There are a total of n courses you have to take, labeled from 0 to n - 1.

Some courses may have prerequisites, for example to take course 0 you have to first take course 1, which is expressed as a pair: [0,1]

Given the total number of courses and a list of prerequisite pairs, is it possible for you to finish all courses?

For example:

2, [[1,0]]

There are a total of 2 courses to take. To take course 1 you should have finished course 0. So it is possible.

2, [[1,0],[0,1]]

There are a total of 2 courses to take. To take course 1 you should have finished course 0, and to take course 0 you should also have finished course 1. So it is impossible.

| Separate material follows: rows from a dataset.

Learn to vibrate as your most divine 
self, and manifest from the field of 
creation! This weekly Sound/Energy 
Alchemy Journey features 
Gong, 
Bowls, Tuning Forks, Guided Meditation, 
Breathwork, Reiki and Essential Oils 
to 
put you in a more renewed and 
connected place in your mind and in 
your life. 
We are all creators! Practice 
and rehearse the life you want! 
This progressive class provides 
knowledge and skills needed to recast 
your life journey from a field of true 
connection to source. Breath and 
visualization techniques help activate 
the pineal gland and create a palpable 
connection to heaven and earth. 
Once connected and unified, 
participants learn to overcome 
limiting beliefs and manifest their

This is actually to detect whether the graph has cycle in directed graph.

Solution 1 : union-find.

#include <vector>
#include <unordered_map>
#include <unordered_set>
#include <iostream>
using namespace std;

int root(int a, vector<int>& dp) {
  while(a != dp[a]) {
    a = dp[a];
  }
  return a;
}

bool find(int a, int b, vector<int>& dp) {
  if(dp[a] == dp[b]) return true;
  else return false;
}

void unite(int a, int b, vector<int>& dp) {
  int root_a = root(a, dp);
  int root_b = root(b, dp);
  dp[root_a] = root_b;
}
bool canFinish(int numCourses, vector< pair<int, int> >& prerequisites) {
  // MakeSet.
  vector<int> dp;
  for(int i = 0; i < numCourses; ++i) {
    dp.push_back(i);
  }

  vector< vector<int> > schedules(numCourses);
  for(int i = 0; i < prerequisites.size(); ++i) {
    auto tmp = prerequisites[i];
    schedules[tmp.first].push_back(tmp.second);
  }

  for(int i = 0; i < schedules.size(); ++i) {
    for(int j = 0; j < schedules[i].size(); ++j) {
      if(find(i, schedules[i][j], dp)) return false;
      else unite(i, schedules[i][j], dp);
    }
  }
  return true;
}
int main(void) {
  vector<pair<int, int> > courses{{0,1}};
  vector<pair<int, int> > courses_1{{0,1}, {1, 0}};
  cout << "first test : " << canFinish(2, courses) << endl;
  cout << "second test : " << canFinish(2, courses_1) << endl;
}

DFS method:

bool dfsLoopDetection(const vector<vector<int> >& graph, vector<bool>& visited, int node, unordered_set<int>& startNodes) {
  visited[node] = true;
  for(int neighbor : graph[node]) {
    if(visited[neighbor]) return true;
    if(dfsLoopDetection(graph, visited, neighbor, startNodes)) return true;
  }
  visited[node] = false;
  startNodes.erase(node);
  return false;
}
bool canFinish(int numCourses, vector<pair<int, int> >& prerequisites) {
  if(numCourses == 0) return true;
  vector< vector<int> > graph(numCourses);
  for(auto p : prerequisites) {
    graph[p.first].push_back(p.second);
  }
  vector<bool> visited(numCourses, false);
  unordered_set<int> startNodes;
  for(int i = 0; i < numCourses; ++i) startNodes.insert(i);
  while(!startNodes.empty()) {
    int node = *(startNodes.begin());
    if(dfsLoopDetection(graph, visited, node, startNodes)) return false;
  }
  return true;
}


int main(void) {
  vector<pair<int, int> > courses {{0, 1}};
  cout << canFinish(2, courses) << endl;
}